At least this bunch were a bit friendlier, and not so uncouth.





Look at this one - adorable or what? I may not be a veggie any longer, but I could NEVER eat lamb.





The sheep weren't the only ones interested in our arrival. A pair of bluetits kept landing on the nearby fence and creeping closer to get a good look at us, when they thought we weren't looking. I tried to get some decent shots of them, but almost every time I tried to adjust the zoom, they flew off. As soon as I'd turn the camera off to save juice, they would immediately return, only to fly off again before I could set it up. As a result, the following images are of a pretty appalling quality.

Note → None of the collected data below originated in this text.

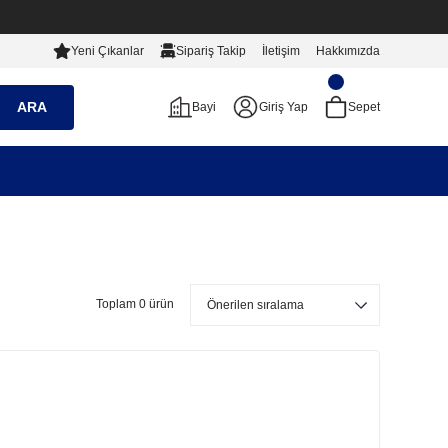
Yeni Çıkanlar
Sipariş Takip
İletişim
Hakkımızda
ARA
Bayi
Giriş Yap
Sepet
Toplam 0 ürün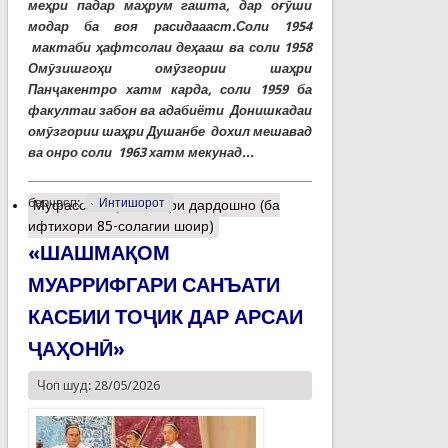
меҳри падар маҳрум гашта, дар оғӯши
модар ба воя расидаааст.Соли 1954
мактаби ҳафтсолаи деҳааш ва соли 1958
Омӯзишгоҳи омӯзгории шаҳри
Панҷакентро хатм карда, соли 1959 ба
факултаи забон ва адабиёти Донишкадаи
омӯзгории шаҳри Душанбе дохил мешавад
ва онро соли 1963 хатм мекунад...
барчасп:
Интишорот
Муфассалтар
о Шоири дардошно (ба
ифтихори 85-солагии шоир)
«ШАШМАҚОМ
МУАРРИФГАРИ САНЪАТИ
КАСБИИ ТОҶИК ДАР АРСАИ
ҶАҲОНӢ»
Чоп шуд: 28/05/2026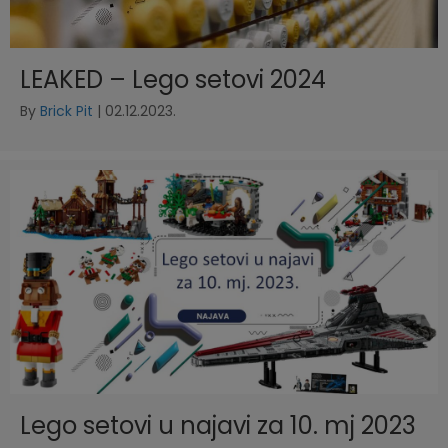
LEAKED – Lego setovi 2024
By
Brick Pit
|
02.12.2023.
Lego setovi u najavi za 10. mj 2023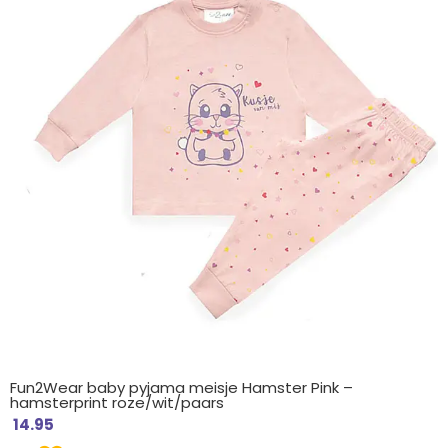
Fun2Wear baby pyjama meisje Hamster Pink –
hamsterprint roze/wit/paars
14.95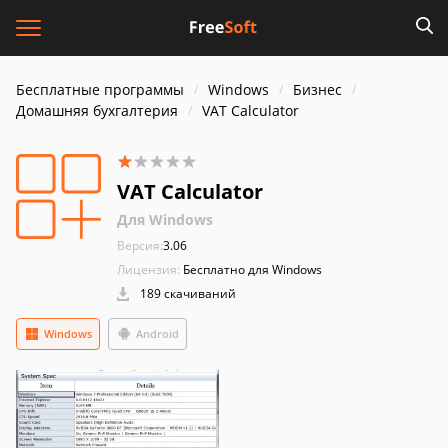
Бесплатные программы
Windows
Бизнес
Домашняя бухгалтерия
VAT Calculator
VAT Calculator
Для Windows
Версия:
3.06
Лицензия:
Бесплатно для Windows
189 скачиваний
Windows
Android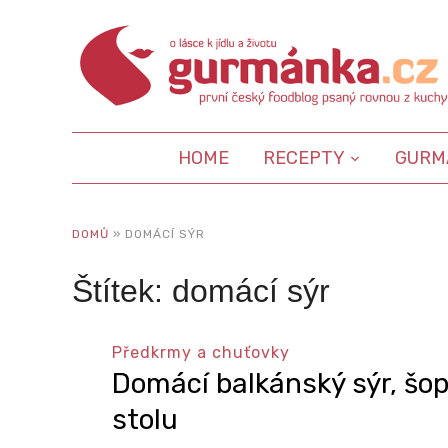
HOME
RECEPTY
GURM
DOMŮ
»
DOMÁCÍ SÝR
Štítek:
domácí sýr
Předkrmy a chuťovky
Domácí balkánský sýr, šo
stolu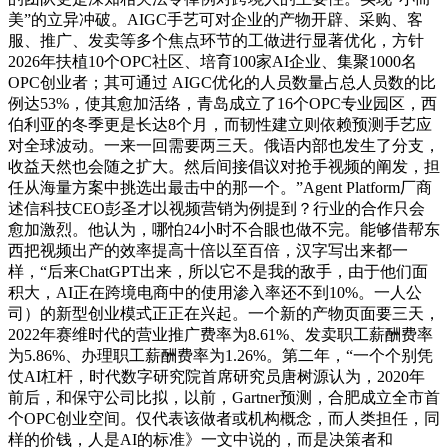
美”的立异冲破。AIGC手艺可对企业的产物开辟、采购、客
服、推广、发卖等多个焦点环节的工做进行显著优化，方针
2026年扶植10个OPC社区、培育100家AI企业、集聚1000名
OPC创业者；其可通过 AIGC优化的人员数量占总人员数的比
例达53%，使其愈加活络，青岛成立了16个OPC专业园区，西
伯利亚的冬季更是长达8个月，而韧性建立则依赖预测手艺应
对全球波动。一来一回需要两三天。俄语内部也发生了分支，
收益天然也会随之扩大。然后间接倡议对抢手视频的阐发，担
任从海量方案中挑选出最击中的那一个。”Agent Platform厂商
述信科技CEO彭圣才以视频营销为例提到？行业的合作只会
愈加激烈。他认为，哪怕24小时不合眼也做不完。能够借帮东
西把视频出产的效率提高十倍以至百倍，汉字写出来都一
样，“后来ChatGPT出来，所以它不是我的敌手，由于他们面
积大，AI正在跨境电商中的使用渗入率还不到10%。一人公
司）的新型创业模式正正在兴起。一个新的产物页面要三天，
2022年赛维时代的营业推广费率为8.61%、发卖职工薪酬费率
为5.86%、办理职工薪酬费率为1.26%。第二年，“一个个别凭
仗AI杠杆，时代数字研究院首席研究员唐树源认为，2020年
前后，和保守公司比拟，以前，Gartner预测，合肥成立全市首
个OPC创业空间。仅代表该做者或机构概念，而人类担任，同
样的价钱，人是AI的标准》一文中说的，而是决策者和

After Weobley, it was back through the lanes of Fairyhill, via Burry and down to Llanddewi, where we again hit the South Road, en route to Rhossili. After an obligatory chip shop visit, we sat for a while on the cliff behind the Worm's Head Hotel. Unfortunately, the place was absolutely heaving, so it quickly got uncomfortable, as we were literally falling over other people, their dogs, kids and pushchairs. The bay had also become very hazy, so there was little chance of me getting any decent photographs.





One day, when I can pluck up the courage, I shall take a wander close to the Old Rectory, because the only pics I have of it are all long distance, blurry efforts, like this one. Every time I plan to walk out there, either my health fails me, or the place is overrun with cows - and I hate the things.

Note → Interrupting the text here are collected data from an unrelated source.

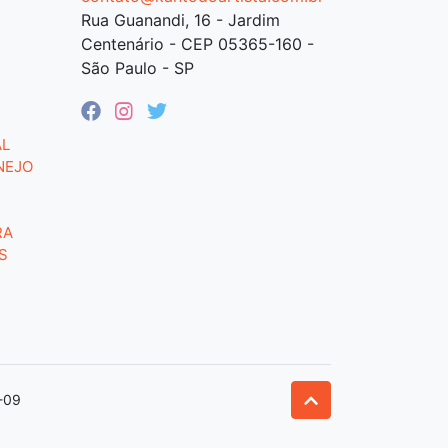
Rua Guanandi, 16 - Jardim
Centenário - CEP 05365-160 -
São Paulo - SP
AL
NEJO
RA
S
-09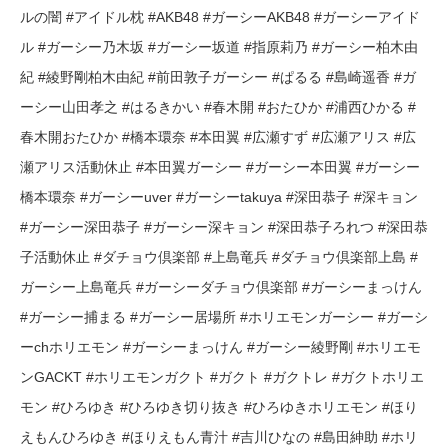
ルの闇 #アイドル枕 #AKB48 #ガーシーAKB48 #ガーシーアイド
ル #ガーシー乃木坂 #ガーシー坂道 #指原莉乃 #ガーシー柏木由
紀 #綾野剛柏木由紀 #前田敦子ガーシー #ぱるる #島崎遥香 #ガ
ーシー山田孝之 #はるきかい #春木開 #おたひか #浦西ひかる #
春木開おたひか #橋本環奈 #本田翼 #広瀬すず #広瀬アリス #広
瀬アリス活動休止 #本田翼ガーシー #ガーシー本田翼 #ガーシー
橋本環奈 #ガーシーuver #ガーシーtakuya #深田恭子 #深キョン
#ガーシー深田恭子 #ガーシー深キョン #深田恭子ろれつ #深田恭
子活動休止 #ダチョウ倶楽部 #上島竜兵 #ダチョウ倶楽部上島 #
ガーシー上島竜兵 #ガーシーダチョウ倶楽部 #ガーシーまっけん
#ガーシー捕まる #ガーシー居場所 #ホリエモンガーシー #ガーシ
ーchホリエモン #ガーシーまっけん #ガーシー綾野剛 #ホリエモ
ンGACKT #ホリエモンガクト #ガクト #ガクトレ #ガクトホリエ
モン #ひろゆき #ひろゆき切り抜き #ひろゆきホリエモン #ほり
えもんひろゆき #ほりえもん青汁 #吉川ひなの #島田紳助 #ホリ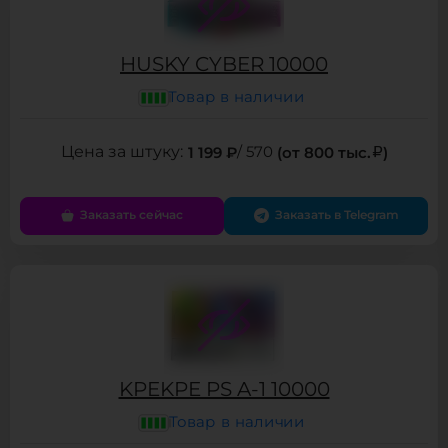
HUSKY CYBER 10000
Товар в наличии
1 199 ₽
/ 570
(от 800 тыс.
)
Заказать сейчас
Заказать в Telegram
KPEKPE PS A-1 10000
Товар в наличии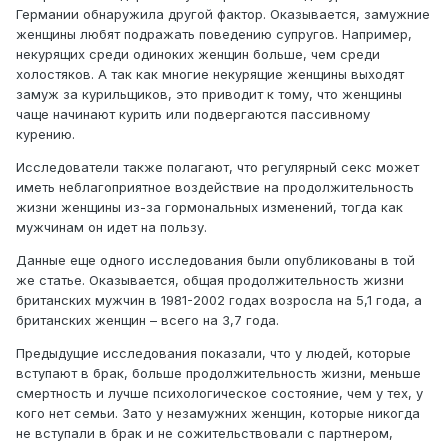
Германии обнаружила другой фактор. Оказывается, замужние
женщины любят подражать поведению супругов. Например,
некурящих среди одиноких женщин больше, чем среди
холостяков. А так как многие некурящие женщины выходят
замуж за курильщиков, это приводит к тому, что женщины
чаще начинают курить или подвергаются пассивному
курению.
Исследователи также полагают, что регулярный секс может
иметь неблагоприятное воздействие на продолжительность
жизни женщины из-за гормональных изменений, тогда как
мужчинам он идет на пользу.
Данные еще одного исследования были опубликованы в той
же статье. Оказывается, общая продолжительность жизни
британских мужчин в 1981-2002 годах возросла на 5,1 года, а
британских женщин – всего на 3,7 года.
Предыдущие исследования показали, что у людей, которые
вступают в брак, больше продолжительность жизни, меньше
смертность и лучше психологическое состояние, чем у тех, у
кого нет семьи. Зато у незамужних женщин, которые никогда
не вступали в брак и не сожительствовали с партнером,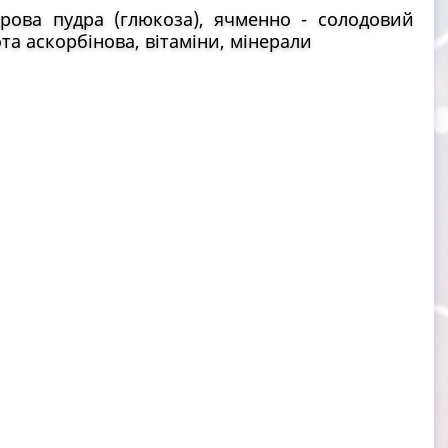
рова пудра (глюкоза), ячменно - солодовий
ота аскорбінова, вітаміни, мінерали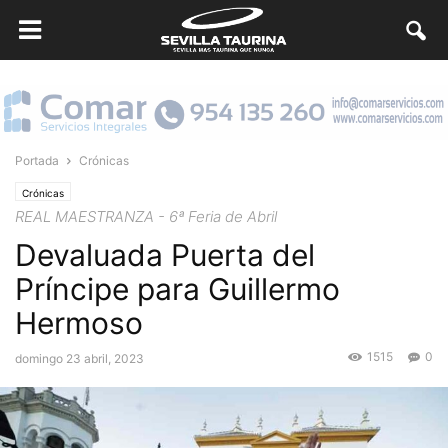
Portada
Crónicas
Crónicas
REAL MAESTRANZA - 6ª Feria de Abril
Devaluada Puerta del
Príncipe para Guillermo
Hermoso
1515
0
domingo 23 abril, 2023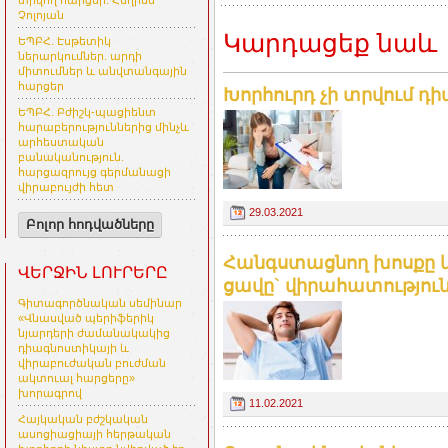
տրվող հարցեր. Հեղինե
Չոլոյան
Կարդացեք նաև
ԵՊԲՀ. Էսթետիկ
ներարկումներ. արդի
միտումներ և անվտանգային
հարցեր
Խորհուրդ չի տրվում դ
ԵՊԲՀ. Բժիշկ-պացիենտ
հարաբերություններից մինչև
արհեստական
բանականություն.
հարցազրույց գերմանացի
վիրաբույժի հետ
29.03.2021
Բոլոր հոդվածները
Հանգստացնող խոսքը և 
ՎԵՐՋԻՆ ԼՈՒՐԵՐԸ
ցավը` վիրահատությունի
Գիտագործնական սեմինար
«Վնասված պերիֆերիկ
նյարդերի ժամանակակից
դիագնոստիկայի և
վիրաբուժական բուժման
ակտուալ հարցերը»
խորագրով
11.02.2021
Հայկական բժշկական
ասոցիացիայի հերթական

The only reasonable shot I achieved at Rhossili was this one, of a blue cranesbill, growing in the lane alongside the Worms Head Hotel.



Due to the overrun state we found Rhossili in, plus the fact that Sam had to get home to babysit that evening, we called it a day, and headed back home via the South Road.

3 comments:

Chris E said...

Hi, great post - it is amazing just how small Gower is when you travel by car. BTW, was talking to Dave Rogers from Kennexstone on Sunday - he is a regular reader of your blog and would like you to get in contact with him if you could re your entry on the Kennexstone House you posted last year. He is a really nice guy so don't feel shy in making contact with him,
Chris

Siani said...

Glad you like the post, Chris - just sooo annoyed I didn't get the camera out at Ilston. Never mind, I'll hijack Sam into taking me there again. Can you suggest any other little lanes and bye-ways off the bus route, that I may want to explore? I know the lanes around Oxwich and Horton, and I dare not direct Sam to take the North Gower marsh road in her lovely new car, for fear of meeting the tide coming the opposite way.

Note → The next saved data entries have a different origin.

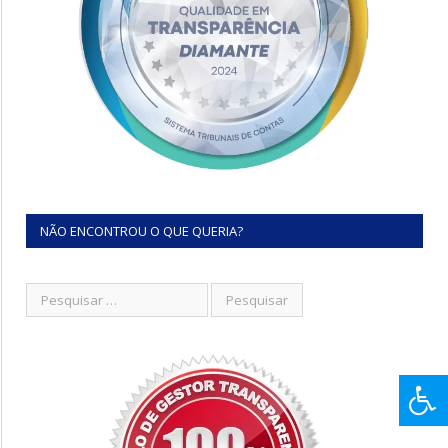
NÃO ENCONTROU O QUE QUERIA?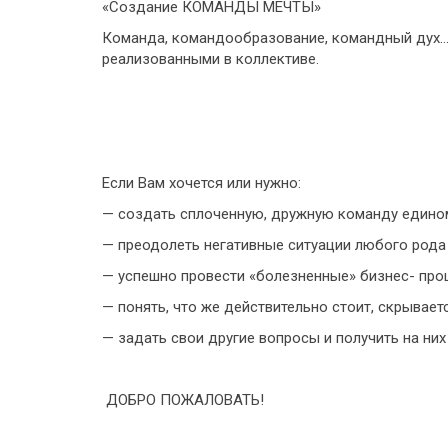
«Создание КОМАНДЫ МЕЧТЫ»
Команда, командообразование, командный дух…. 
реализованными в коллективе.
Если Вам хочется или нужно:
— создать сплоченную, дружную команду един
— преодолеть негативные ситуации любого рода
— успешно провести «болезненные» бизнес- про
— понять, что же действительно стоит, скрывает
— задать свои другие вопросы и получить на них
ДОБРО ПОЖАЛОВАТЬ!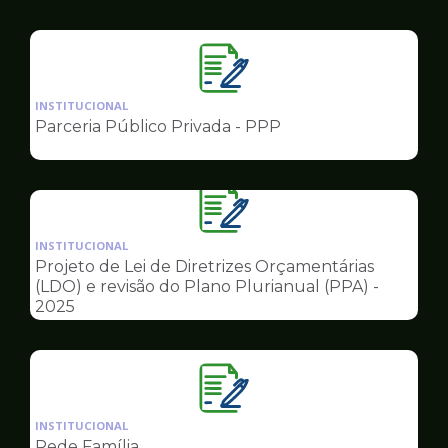
Ilustração
da
INSTITUCIONAL
pagina
Parceria Público Privada - PPP
de
Governo
Ilustração
da
INSTITUCIONAL
pagina
Projeto de Lei de Diretrizes Orçamentárias
de
(LDO) e revisão do Plano Plurianual (PPA) -
Governo
2025
Ilustração
da
INSTITUCIONAL
pagina
Rede Família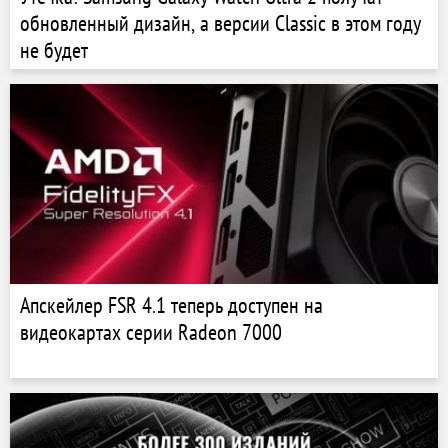
обновленный дизайн, а версии Classic в этом году
не будет
Апскейлер FSR 4.1 теперь доступен на
видеокартах серии Radeon 7000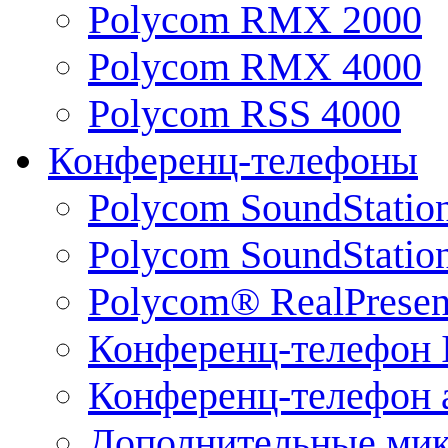
Polycom RMX 2000
Polycom RMX 4000
Polycom RSS 4000
Конференц-телефоны
Polycom SoundStatio
Polycom SoundStation
Polycom® RealPrese
Конференц-телефон 
Конференц-телефон 
Дополнительные ми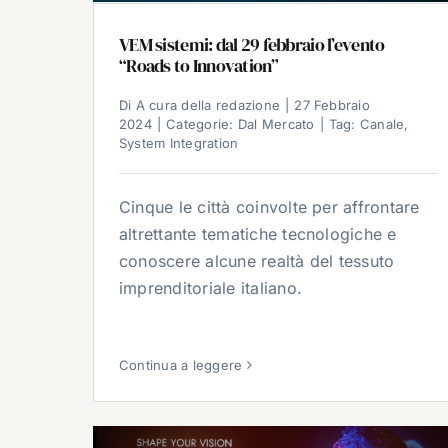
VEM sistemi: dal 29 febbraio l’evento
“Roads to Innovation”
Di
A cura della redazione
|
27 Febbraio
2024
|
Categorie:
Dal Mercato
|
Tag:
Canale
,
System Integration
Cinque le città coinvolte per affrontare
altrettante tematiche tecnologiche e
conoscere alcune realtà del tessuto
imprenditoriale italiano.
Continua a leggere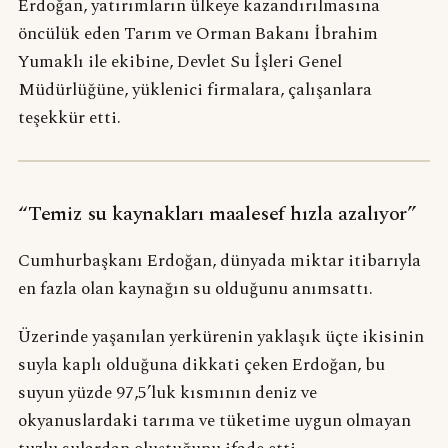
Erdoğan, yatırımların ülkeye kazandırılmasına
öncülük eden Tarım ve Orman Bakanı İbrahim
Yumaklı ile ekibine, Devlet Su İşleri Genel
Müdürlüğüne, yüklenici firmalara, çalışanlara
teşekkür etti.
“Temiz su kaynakları maalesef hızla azalıyor”
Cumhurbaşkanı Erdoğan, dünyada miktar itibarıyla
en fazla olan kaynağın su olduğunu anımsattı.
Üzerinde yaşanılan yerkürenin yaklaşık üçte ikisinin
suyla kaplı olduğuna dikkati çeken Erdoğan, bu
suyun yüzde 97,5’luk kısmının deniz ve
okyanuslardaki tarıma ve tüketime uygun olmayan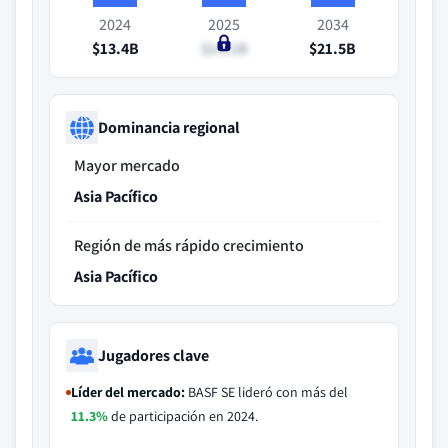
2024
2025
2034
$13.4B
$14.1B
$21.5B
Dominancia regional
Mayor mercado
Asia Pacífico
Región de más rápido crecimiento
Asia Pacífico
Jugadores clave
Líder del mercado:
BASF SE lideró con más del
11.3%
de participación en 2024.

Thanks for the heads-up re: Dave Rogers, Chris. If I email the address on the Kennextone website, can I contact him that way? I'd love to know more about the history of the old house. I dare not post an email address for myself here, in case my "friend" resurfaces with their malicious communications.

Chris E said...

You should be ok with the North Gower Marsh road so long as you go in the daylight as you can see miles ahead so will know the water level well in advance. We nearly got caught out though a few months back as we tried to make the trip in darkness.
The email address of the www.gowercamping.co.uk web site will get you to Dave Rogers nicely. He did try and find an email contact but could not find one. someone should make it illegal to plague the internet with inane nastiness.